L’Europe s’engage pour une intelligence artificielle digne de confiance

Grande première mondiale, le Parlement européen a adopté le tout premier cadre juridique en matière d’intelligence artificielle. Cette loi sur l’IA inédite exprime les ambitions européennes: trouver un équilibre entre innovation et protection des droits fondamentaux des individus.

Elle est partout, des diners de famille aux plus importantes réunions d’entreprise, en passant par les hémicycles ou les murs LinkedIn. Elle, c’est l’intelligence artificielle. Alors qu’OpenAI vient de dévoiler un robot troublant d’humanité et annonce la version 5 de ChatGPT, les initiatives et projets poussent comme des champignons, plus ou moins secrets. Or, en matière d’IA, les enthousiastes font face aux prudents; la fascination opposée aux inquiétudes. Progrès ou danger, ce face-à-face prend une autre ampleur avec l’IA, tant elle tisse sa toile dans les interstices de notre société, redessine le paysage entrepreneurial et pourrait même redéfinir notre place d’humain. Des motifs qui ont poussé l’Europe à réguler cette technologie.

AI Act, une loi inédite

Début mars 2024, après cinq ans de gestation, le Parlement européen posait les balises de la première législation au monde en matière d’IA, inspirée par de réglementations comme le RGPD. L’ambition annoncée? Permettre l’émergence d’une IA digne de confiance, éthique et responsable, assurant un équilibre entre innovation et protection des droits fondamentaux des individus. Pour l’UE, l’enjeu est double: établir des garde-fous pour empêcher le développement incontrôlé de l’IA, tout en créant un environnement favorable aux investissements dans ce secteur. Raison pour laquelle l’AI Act européen est assorti d’un train de mesures sur l’innovation et d’un plan coordonné. Malgré tout, ce n’est pas une mince affaire, quand on connaît le retard important déjà accumulé par le Vieux continent par rapport aux États-Unis ou à la Chine. D’autant plus qu’Américains et Chinois ne semblent pas vouloir légiférer, laissant libre cours aux avancées technologiques.

La régulation, un mal nécessaire?

L’intelligence artificielle n’est pas sans risques: préoccupations éthiques, menaces pour la vie privée, biais algorithmiques, etc. ChatGPT, par exemple, a vécu une adoption fulgurante, notamment dans la sphère professionnelle. Mais qui connaît vraiment les entrailles de l’algorithme? Comment est-il alimenté? Comment contrôler les biais susceptibles de favoriser certaines catégories de personnes, de produire des décisions automatisées non transparentes, etc.? Des questions clés, auxquelles la réglementation européenne tente de répondre. L’objectif sous-jacent est d’éviter les dérives; de stimuler la création d’algorithmes en conformité avec les lois et réglementations en vigueur; et de pousser les développeurs à concevoir et à déployer une IA centrée sur l’humain, responsable et dans l’intérêt général. Concrètement, en quoi consiste ce cadre juridique européen pour IA digne de confiance?
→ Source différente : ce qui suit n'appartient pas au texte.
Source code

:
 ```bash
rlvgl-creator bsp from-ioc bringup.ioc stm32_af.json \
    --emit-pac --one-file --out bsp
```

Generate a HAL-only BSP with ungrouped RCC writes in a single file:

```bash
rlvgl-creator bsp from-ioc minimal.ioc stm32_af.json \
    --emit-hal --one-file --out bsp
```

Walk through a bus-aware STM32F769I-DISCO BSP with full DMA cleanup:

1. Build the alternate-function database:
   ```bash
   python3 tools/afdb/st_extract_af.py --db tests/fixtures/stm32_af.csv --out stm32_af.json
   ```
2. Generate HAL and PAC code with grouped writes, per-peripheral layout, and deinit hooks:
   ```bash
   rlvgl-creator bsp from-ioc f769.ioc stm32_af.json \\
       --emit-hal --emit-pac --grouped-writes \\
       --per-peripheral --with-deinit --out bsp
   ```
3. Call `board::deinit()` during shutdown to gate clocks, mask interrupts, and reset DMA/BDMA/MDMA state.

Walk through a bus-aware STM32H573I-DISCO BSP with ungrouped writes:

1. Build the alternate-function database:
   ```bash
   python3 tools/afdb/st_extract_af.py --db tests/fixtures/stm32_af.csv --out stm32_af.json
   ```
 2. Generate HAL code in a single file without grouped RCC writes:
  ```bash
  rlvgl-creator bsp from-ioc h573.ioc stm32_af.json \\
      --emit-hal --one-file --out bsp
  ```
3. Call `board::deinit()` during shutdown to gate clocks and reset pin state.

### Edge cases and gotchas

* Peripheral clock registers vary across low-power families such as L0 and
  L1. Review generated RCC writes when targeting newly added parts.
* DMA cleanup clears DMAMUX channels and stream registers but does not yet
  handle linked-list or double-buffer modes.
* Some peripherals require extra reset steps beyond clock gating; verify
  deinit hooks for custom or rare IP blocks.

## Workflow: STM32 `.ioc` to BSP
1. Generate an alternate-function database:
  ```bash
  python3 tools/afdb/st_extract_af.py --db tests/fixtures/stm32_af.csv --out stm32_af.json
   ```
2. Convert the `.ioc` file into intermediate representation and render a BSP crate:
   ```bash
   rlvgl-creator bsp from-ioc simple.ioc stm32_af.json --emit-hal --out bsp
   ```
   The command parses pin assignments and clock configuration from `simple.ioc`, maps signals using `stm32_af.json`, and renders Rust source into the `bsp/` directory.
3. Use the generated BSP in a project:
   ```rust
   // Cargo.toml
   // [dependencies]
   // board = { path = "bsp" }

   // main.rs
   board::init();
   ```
Approche fondée sur les risques

La logique du texte européen? Plus les risques du système IA sont élevés, plus les règles sont strictes. Le cadre réglementaire définit ainsi quatre niveaux de risque: inacceptable, élevé, limité et minimal. Concrètement, les pratiques «inacceptables», tels que la menace pour la sécurité, les moyens de subsistance ou les droits des personnes, sont tout simplement interdites. Cela concerne, par exemple, la notation sociale par les gouvernements, les jouets avec assistance vocale, la création de bases de données de reconnaissance faciale, etc. Côté «risque élevé», c’est-à-dire les modèles puissants susceptibles d’avoir des impacts systémiques, entre autres dans le domaine de la santé, de la sécurité ou des droits fondamentaux, les développeurs seront soumis à des exigences très strictes de rapportage et de contrôle.

Quel impact pour les entreprises?

L’AI Act ne sera applicable que deux ans après son entrée en vigueur (trois ans pour les systèmes IA à risque élevé). Mais l’UE invite les entreprises à s’inscrire dans une démarche d’anticipation volontaire… Elles vont donc devoir réaliser une évaluation rigoureuse des risques, mais aussi assurer la conformité et une plus grande transparence sur leurs usages d’IA; et garantir ainsi la traçabilité des décisions prises par les systèmes automatisés. Par exemple, dans le cadre de leurs procédures de recrutement. En contrepartie, outre le fait d’éviter les amendes et litiges, elles pourront tirer parti d’un cadre de confiance renforcé pour innover et se développer. Celles qui sauront naviguer dans ce nouvel environnement réglementaire pourront bénéficier d’un avantage concurrentiel significatif.